(Provided data)
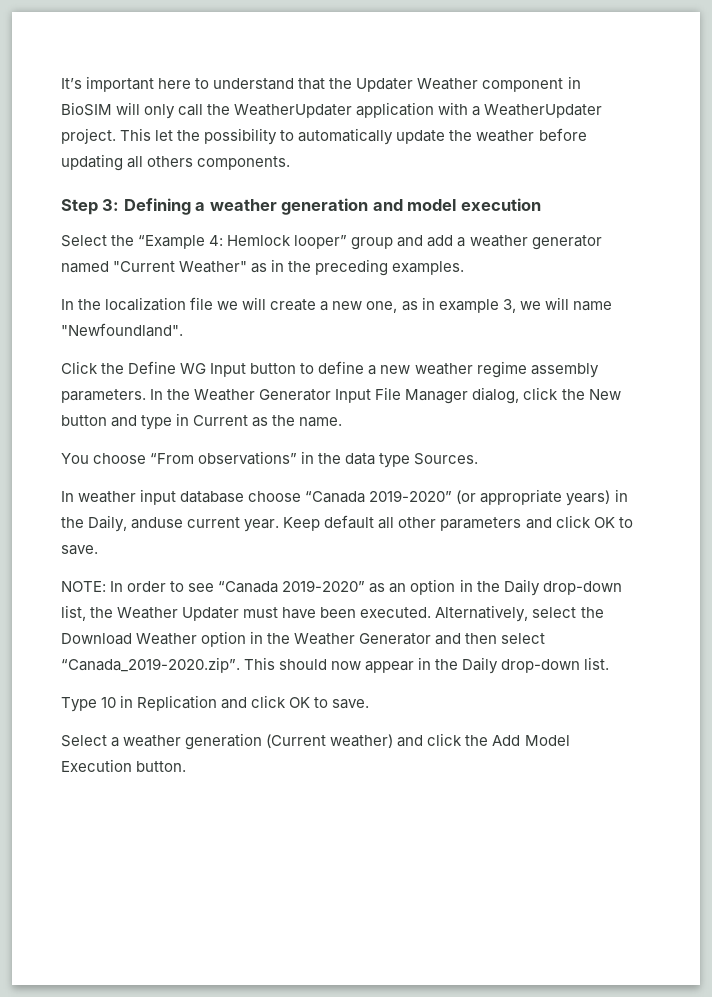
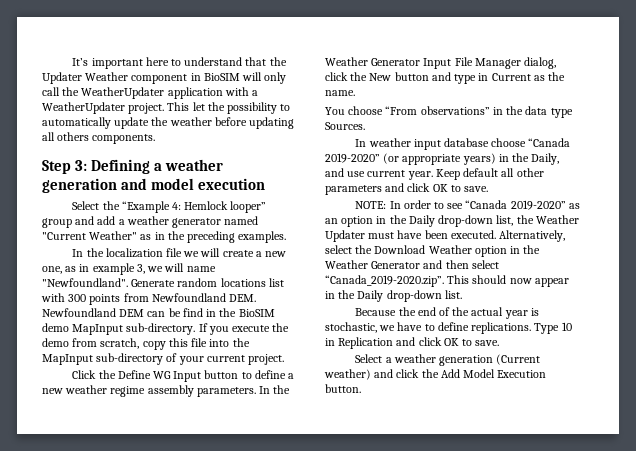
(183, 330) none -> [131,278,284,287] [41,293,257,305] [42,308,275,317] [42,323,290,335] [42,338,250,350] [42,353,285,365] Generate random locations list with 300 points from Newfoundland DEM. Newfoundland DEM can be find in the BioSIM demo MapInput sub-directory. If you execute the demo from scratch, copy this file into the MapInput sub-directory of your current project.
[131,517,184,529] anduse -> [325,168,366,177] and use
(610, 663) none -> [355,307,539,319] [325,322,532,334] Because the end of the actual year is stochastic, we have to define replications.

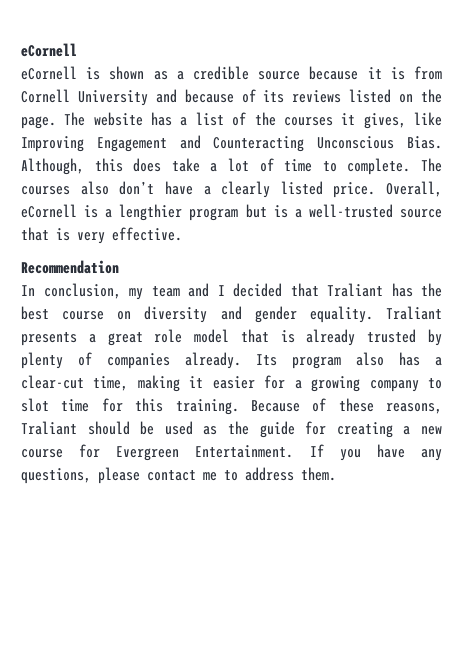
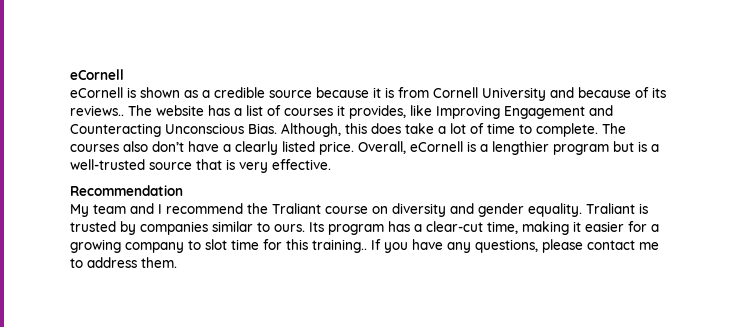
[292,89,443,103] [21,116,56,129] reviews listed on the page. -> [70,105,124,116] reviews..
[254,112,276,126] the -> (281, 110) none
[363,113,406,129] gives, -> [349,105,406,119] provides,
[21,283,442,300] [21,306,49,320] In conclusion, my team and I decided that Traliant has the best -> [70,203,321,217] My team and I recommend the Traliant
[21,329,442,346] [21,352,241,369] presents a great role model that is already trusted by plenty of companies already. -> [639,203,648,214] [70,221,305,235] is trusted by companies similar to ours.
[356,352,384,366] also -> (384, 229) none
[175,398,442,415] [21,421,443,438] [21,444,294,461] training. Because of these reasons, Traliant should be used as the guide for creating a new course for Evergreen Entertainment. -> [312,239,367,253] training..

(Exercise)
Return exactly the lines of the data, and only those, from the line with "[292,89,443,103] [21,116,56,129] reviews" through the last line, inclusive.

(Response)
[292,89,443,103] [21,116,56,129] reviews listed on the page. -> [70,105,124,116] reviews..
[254,112,276,126] the -> (281, 110) none
[363,113,406,129] gives, -> [349,105,406,119] provides,
[21,283,442,300] [21,306,49,320] In conclusion, my team and I decided that Traliant has the best -> [70,203,321,217] My team and I recommend the Traliant
[21,329,442,346] [21,352,241,369] presents a great role model that is already trusted by plenty of companies already. -> [639,203,648,214] [70,221,305,235] is trusted by companies similar to ours.
[356,352,384,366] also -> (384, 229) none
[175,398,442,415] [21,421,443,438] [21,444,294,461] training. Because of these reasons, Traliant should be used as the guide for creating a new course for Evergreen Entertainment. -> [312,239,367,253] training..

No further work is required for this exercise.